### TO BE DONE:
A. Decide whether each statement below agrees with the Google Analytics article, answering yes or no and quoting the words of the article that settle it: (i) Goals are reached through Conversions → Goals. (ii) The "Contact Page" goal was set up as a "Destination" goal. (iii) Sixteen percent of the audience of one of the blogs comes from California.
B. Answer these questions from the Google Analytics article:
(i) What color is the "New Goal" button?
(ii) Which dashboard path shows where the audience is located?
(iii) In which country does one of the author's blogs have a considerable audience?

### EXTRACT:
--
So you’ve added Google Analytics to your WordPress blog, as per our February instructions. Now what? It’s time to get comfortable with the service—because Google Analytics can help you figure out what type of content you should produce more of, what your audience sees when they land on your site, and where all those readers are coming from. And that’s just for starters.

Yes, all your most worrisome website questions can be answered just by configuring the correct analytics. Some tasks may require a little set-up, but you already did the hard part by linking Google Analytics to your blog. Here’s a deep dive into how you can answer five of your most burning questions about blogging by harnessing the power of Google Analytics.

Am I meeting my goals?

Starting a website is only the first step—once it’s set up, you surely have specific goals you’d like to meet. Maybe your goal is to author a killer sales page that inspires purchases. Or to confirm that people are viewing your list of services, and that it’s not getting lost in the shuffle.

With Google Analytics, you can set custom objectives and monitor them with Goals. Navigate to Conversions → Goals to get started. The first thing you’ll need to do is enable the Goals view. After that, click the big red “New Goal” button to set up a user behavior to track.

In this case, I want to see if people who visit my site are also visiting my Contact page. This is a review blog, and I want to make sure people know where to reach me if they want to send me products to review. I named this goal “Contact Page,” and set it as a “Destination” goal. Now, Google Analytics will track how often people visit this page while they’re spending time on my blog. If it’s too little, I might want to highlight the link more prominently.

Your Goals page is a custom dashboard for checking your top objectives at a glance. It’s a shortcut to slogging through the considerable information that Analytics offers you out of the box, and a much more personal way to see if your site is accomplishing what you want it to accomplish.

Where is my audience (physically)?

As an American blogger, I was surprised to learn that one of my blogs has a considerable audience in the Philippines. Since 16 percent of my audience comes from the other side of the world, it has absolutely affected how I run my blog. I avoid posting U.S.-only resources. And when I promote an item I want to sell, I make sure to note that it is available internationally.

I would have never guessed I had an international audience without Google Analytics, which shows me this evidence undeniably. And now, because I have that knowledge, I am able to create international conversions when previously, I wouldn’t even have tried.

Find out if you have a hidden international audience by navigating to Audience → Location in the dashboard. Don’t forget that the map you see here is interactive, and you can pinpoint your audience not only by country, but by state and even city. Here, I’ve zoomed in to see that I have a lot of readers in California, so I should consider them while creating new content.
--
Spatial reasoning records
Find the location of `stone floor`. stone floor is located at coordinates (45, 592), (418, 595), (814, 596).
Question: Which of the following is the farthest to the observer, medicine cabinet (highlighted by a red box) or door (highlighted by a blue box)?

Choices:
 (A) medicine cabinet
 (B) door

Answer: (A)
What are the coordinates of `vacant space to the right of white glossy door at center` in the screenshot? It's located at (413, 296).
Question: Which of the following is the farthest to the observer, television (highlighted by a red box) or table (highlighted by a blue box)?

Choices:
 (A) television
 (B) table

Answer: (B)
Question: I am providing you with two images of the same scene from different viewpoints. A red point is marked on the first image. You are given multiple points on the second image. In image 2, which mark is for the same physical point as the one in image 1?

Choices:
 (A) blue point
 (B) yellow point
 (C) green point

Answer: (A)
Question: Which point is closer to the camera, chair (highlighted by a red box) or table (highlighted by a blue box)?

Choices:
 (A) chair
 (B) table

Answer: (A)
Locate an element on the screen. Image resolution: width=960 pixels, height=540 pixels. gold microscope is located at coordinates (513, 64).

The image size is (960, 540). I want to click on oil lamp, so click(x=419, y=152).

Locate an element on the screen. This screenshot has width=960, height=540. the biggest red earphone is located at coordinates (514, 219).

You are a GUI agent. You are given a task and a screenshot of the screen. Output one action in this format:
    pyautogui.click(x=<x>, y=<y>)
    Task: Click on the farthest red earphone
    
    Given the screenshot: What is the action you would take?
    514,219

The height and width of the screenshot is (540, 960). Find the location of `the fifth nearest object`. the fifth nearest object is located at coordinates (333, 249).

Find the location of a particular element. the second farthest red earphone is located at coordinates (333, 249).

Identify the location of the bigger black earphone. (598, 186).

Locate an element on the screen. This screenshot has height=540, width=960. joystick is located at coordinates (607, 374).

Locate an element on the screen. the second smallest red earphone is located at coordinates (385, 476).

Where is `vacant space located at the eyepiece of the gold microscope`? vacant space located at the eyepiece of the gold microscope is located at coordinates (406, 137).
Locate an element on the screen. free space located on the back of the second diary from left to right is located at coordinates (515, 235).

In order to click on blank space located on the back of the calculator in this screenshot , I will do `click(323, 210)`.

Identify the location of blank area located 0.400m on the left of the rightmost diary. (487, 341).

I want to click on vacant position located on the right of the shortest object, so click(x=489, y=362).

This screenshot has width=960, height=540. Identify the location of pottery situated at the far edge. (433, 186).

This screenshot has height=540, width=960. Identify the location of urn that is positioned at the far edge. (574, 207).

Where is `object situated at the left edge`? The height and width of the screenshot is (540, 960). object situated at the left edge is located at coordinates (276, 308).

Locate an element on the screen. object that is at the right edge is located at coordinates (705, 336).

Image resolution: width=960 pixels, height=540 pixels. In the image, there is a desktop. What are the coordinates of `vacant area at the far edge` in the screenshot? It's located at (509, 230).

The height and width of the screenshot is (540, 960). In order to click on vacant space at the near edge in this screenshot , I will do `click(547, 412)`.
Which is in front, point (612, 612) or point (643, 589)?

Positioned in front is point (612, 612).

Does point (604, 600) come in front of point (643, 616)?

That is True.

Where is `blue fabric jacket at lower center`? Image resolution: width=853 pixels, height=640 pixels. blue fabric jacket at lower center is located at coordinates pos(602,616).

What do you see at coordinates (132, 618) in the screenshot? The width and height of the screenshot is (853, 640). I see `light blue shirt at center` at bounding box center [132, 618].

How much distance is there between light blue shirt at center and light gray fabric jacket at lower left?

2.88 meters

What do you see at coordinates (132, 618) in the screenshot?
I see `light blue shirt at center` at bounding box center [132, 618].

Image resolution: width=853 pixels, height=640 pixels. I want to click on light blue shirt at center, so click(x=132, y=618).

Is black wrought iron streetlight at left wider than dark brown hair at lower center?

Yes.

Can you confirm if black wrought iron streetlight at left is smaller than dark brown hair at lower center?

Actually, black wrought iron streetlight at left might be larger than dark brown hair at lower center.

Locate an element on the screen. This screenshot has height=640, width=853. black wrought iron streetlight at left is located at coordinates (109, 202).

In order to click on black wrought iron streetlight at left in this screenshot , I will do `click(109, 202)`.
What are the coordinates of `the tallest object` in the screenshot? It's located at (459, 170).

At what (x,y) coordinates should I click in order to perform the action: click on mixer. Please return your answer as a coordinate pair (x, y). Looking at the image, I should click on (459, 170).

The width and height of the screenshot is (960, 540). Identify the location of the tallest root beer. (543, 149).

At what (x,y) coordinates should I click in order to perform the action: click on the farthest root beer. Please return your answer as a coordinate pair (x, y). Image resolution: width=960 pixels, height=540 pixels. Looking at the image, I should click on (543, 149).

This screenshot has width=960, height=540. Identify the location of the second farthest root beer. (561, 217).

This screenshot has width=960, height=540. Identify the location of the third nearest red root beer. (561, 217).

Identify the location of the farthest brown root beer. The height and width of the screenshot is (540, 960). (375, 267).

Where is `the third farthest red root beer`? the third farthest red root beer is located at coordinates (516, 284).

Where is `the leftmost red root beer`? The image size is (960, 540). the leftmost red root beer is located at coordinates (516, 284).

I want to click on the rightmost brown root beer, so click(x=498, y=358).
--
### EXERCISE ANSWERS:
A.
(i) Yes: "Navigate to Conversions → Goals to get started."
(ii) Yes: "I named this goal “Contact Page,” and set it as a “Destination” goal."
(iii) No: "Since 16 percent of my audience comes from the other side of the world"

B.
(i) Red.
(ii) Audience → Location.
(iii) The Philippines.